The data show dramatic variations across the state, with children living in the Triangle and other large metropolitan counties enjoying better health than children in smaller, more rural communities. Drive the 53 miles between Orange and Vance Counties—and child life expectancies fall by seven years, from the state high of 81.7 to 74.8 years.

But there are also dramatic differences strictly among rural counties. The far Western counties of Transylvania and Swain, which are separated by just 80 miles, show the same gap of seven years, from the relatively richer Transylvania, to Swain, one of the smallest, poorest counties in the state. (It’s tempting to spend a couple of hours digging through every county to see where they rank.)

The good news is that we know what to do to improve the situation, and it works. It won’t solve every problem of regional economic inequity, but making some strategic policy decisions will put every county on a brighter path.

In the 20th Annual Child Health Report Card we released earlier this year, we showed how North Carolina has made good progress on increasing children’s access to health insurance, cutting the state infant mortality rate, and reducing teen pregnancy since the 1990s by investing in health care for poor pregnant women, supporting the state Children’s Health Insurance Program, and partnering with local communities to implement evidence based teen pregnancy prevention programming.

It is completely within our grasp to make significant inroads in the distressing predictions of life expectancy and chronic disease, but we have to get started now. These are the three key steps we recommend:

  • Strengthen access to health insurance for women of reproductive age by expanding Medicaid to cover adults below 138 percent of the Federal Poverty Line.
  • Support infant mortality prevention strategies like the Healthy Babies Bundle, a package of perinatal interventions that promote strong birth outcomes, recommended by the Child Fatality Task Force.
  • Invest in early intervention services to reduce the effects of developmental delays.

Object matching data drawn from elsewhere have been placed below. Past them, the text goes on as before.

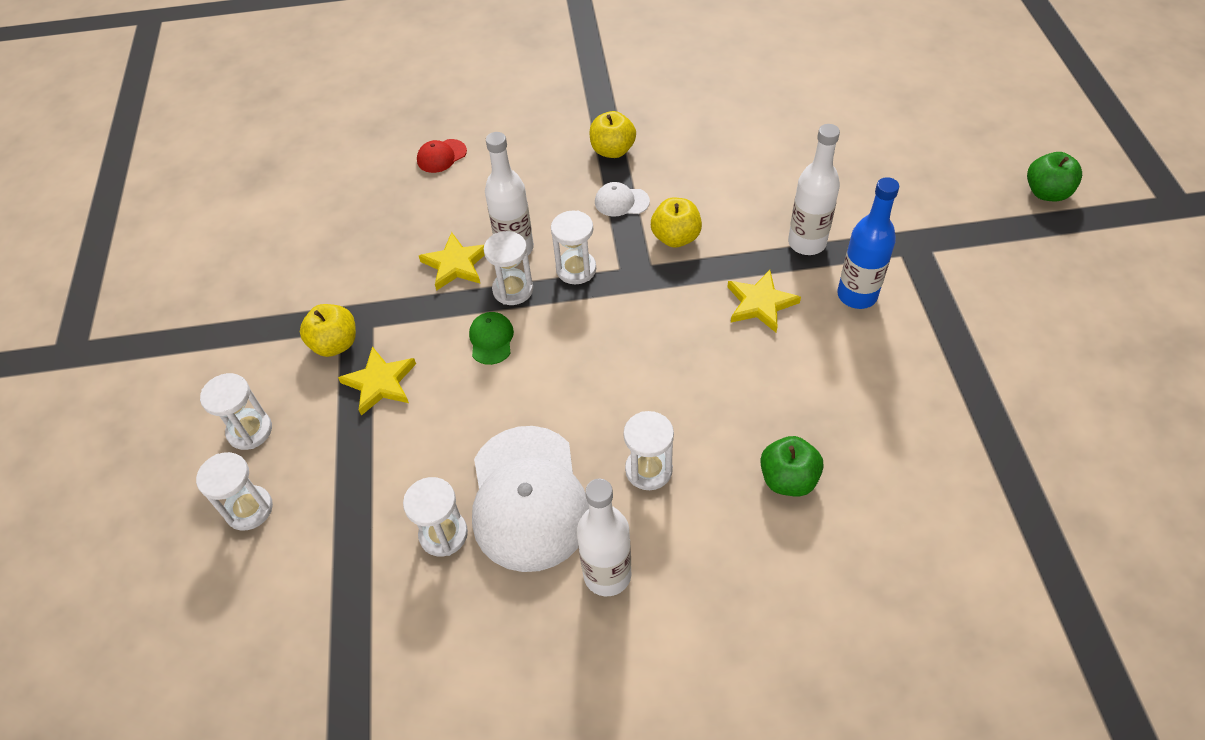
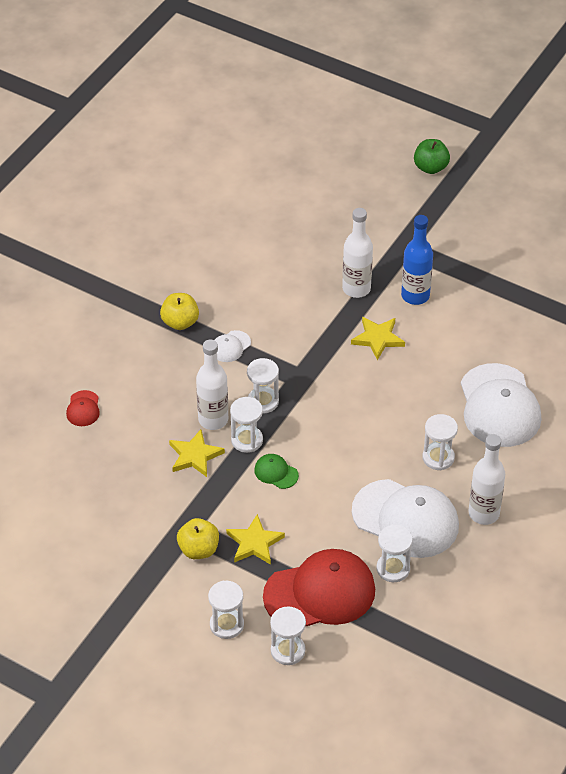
camera: 55 degrees left, 5 degrees down
(354, 486) = (320, 593): none -> red cap
(676, 238) = (288, 341): yellow apple -> none
(788, 479) = (499, 406): green apple -> white cap

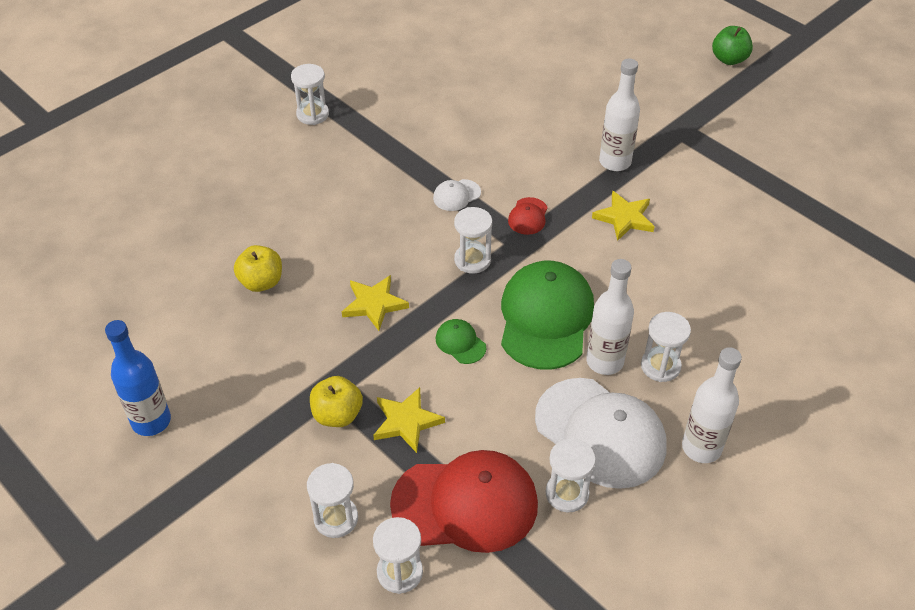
camera: 15 degrees right, 0 degrees up
(83, 409) = (272, 229): red cap -> red cap (528, 216)
(180, 322) = (411, 161): yellow apple -> yellow apple (261, 282)
(213, 420) = (409, 269): white bottle -> white bottle (604, 361)
(247, 440) = (439, 299): white hourglass -> white hourglass (312, 114)
(338, 438) = (546, 318): none -> green cap
(415, 296) = (679, 181): blue bottle -> blue bottle (151, 421)
(499, 406) = (750, 320): white cap -> none

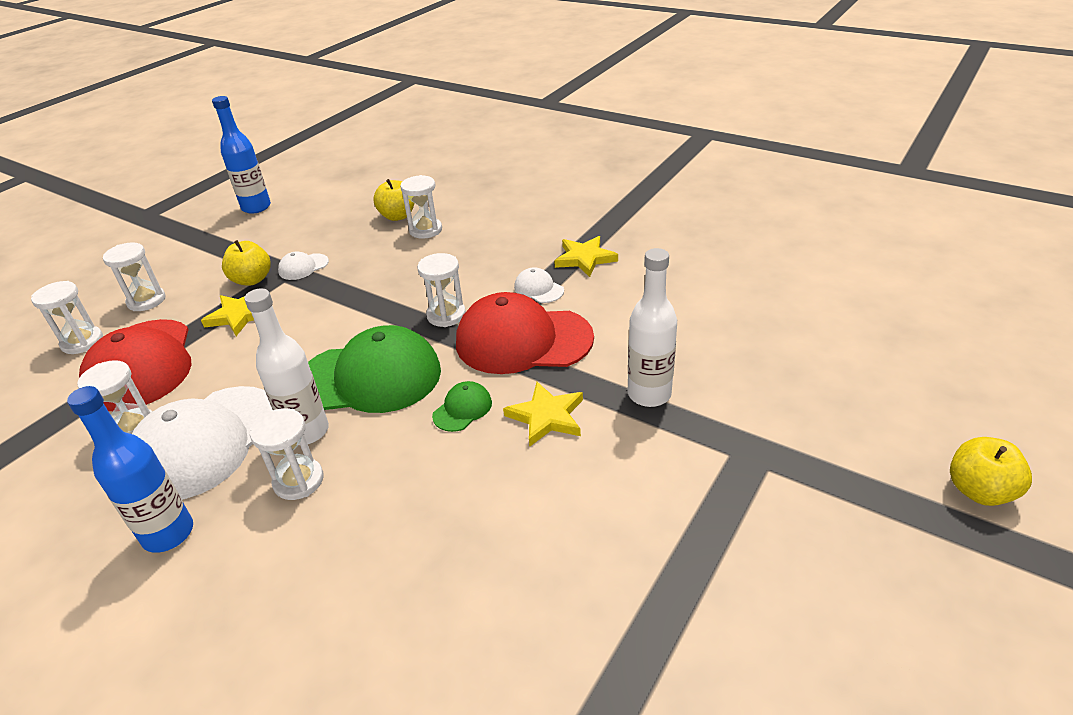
camera: 80 degrees right, 10 degrees down
(312, 114) = (617, 193): white hourglass -> white hourglass (425, 230)
(332, 368) = (303, 267): none -> white cap
(374, 304) = (379, 272): yellow star -> yellow star (585, 258)
(460, 343) = (333, 328): green cap -> green cap (462, 409)
(528, 216) = (523, 340): red cap -> red cap, size x2.33
(701, 447) = (168, 534): white bottle -> blue bottle
(729, 59) = (979, 491): green apple -> yellow apple

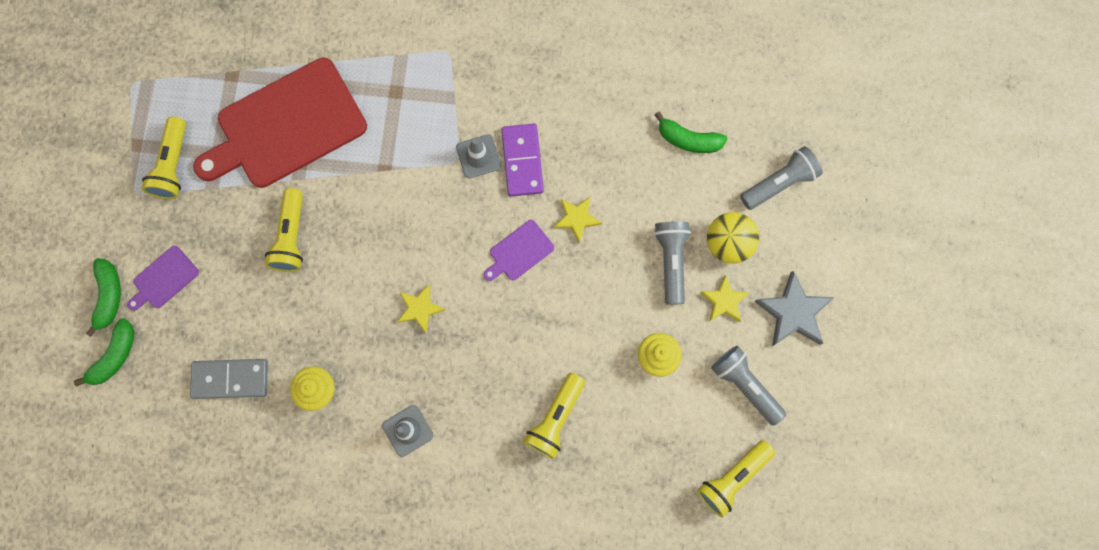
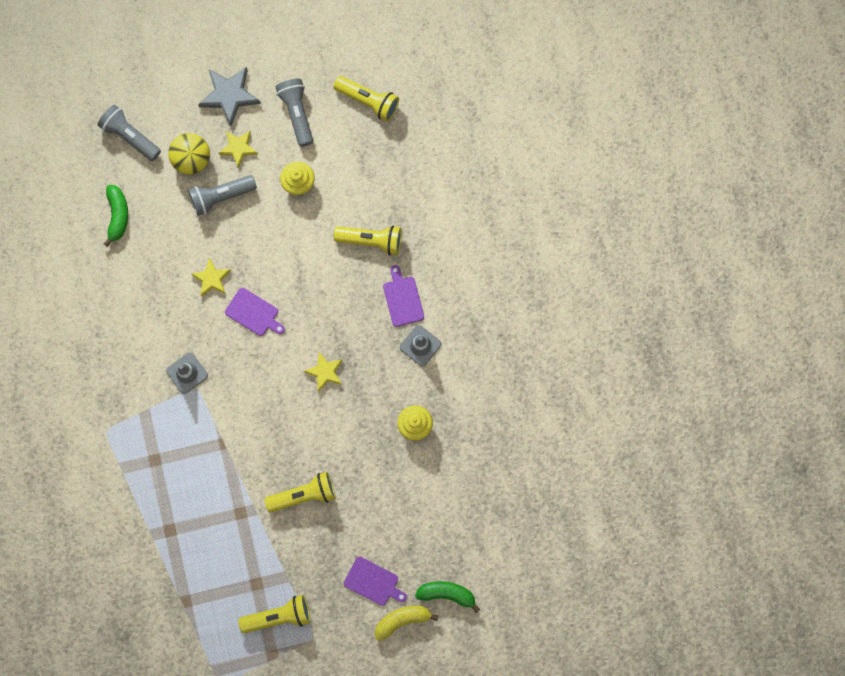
camera: 110 degrees left, 0 degrees up
(109, 296) = (402, 620): green banana -> yellow banana
(230, 379) = (431, 495): grey domino -> none
(287, 126) = (214, 536): red cutting board -> none
(471, 430) = (402, 299): none -> purple cutting board
(522, 161) = (179, 337): purple domino -> none
(745, 385) = (297, 113): grey flashlight -> grey flashlight turned 135 degrees clockwise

County leaders from even the poorest counties can use the data and policy recommendations to target budget investments to local programs with the greatest potential for cost-avoidance—the health of children. As healthier children (who are not hungry) go to school, they show up as better learners, and that reflects better on a county’s prospects for economic development. We know what the data are telling us about the “luck” of where a child lives. Let’s do what the data have shown makes a difference, because it’s really not about luck; it’s choice and hard work. And we can do it.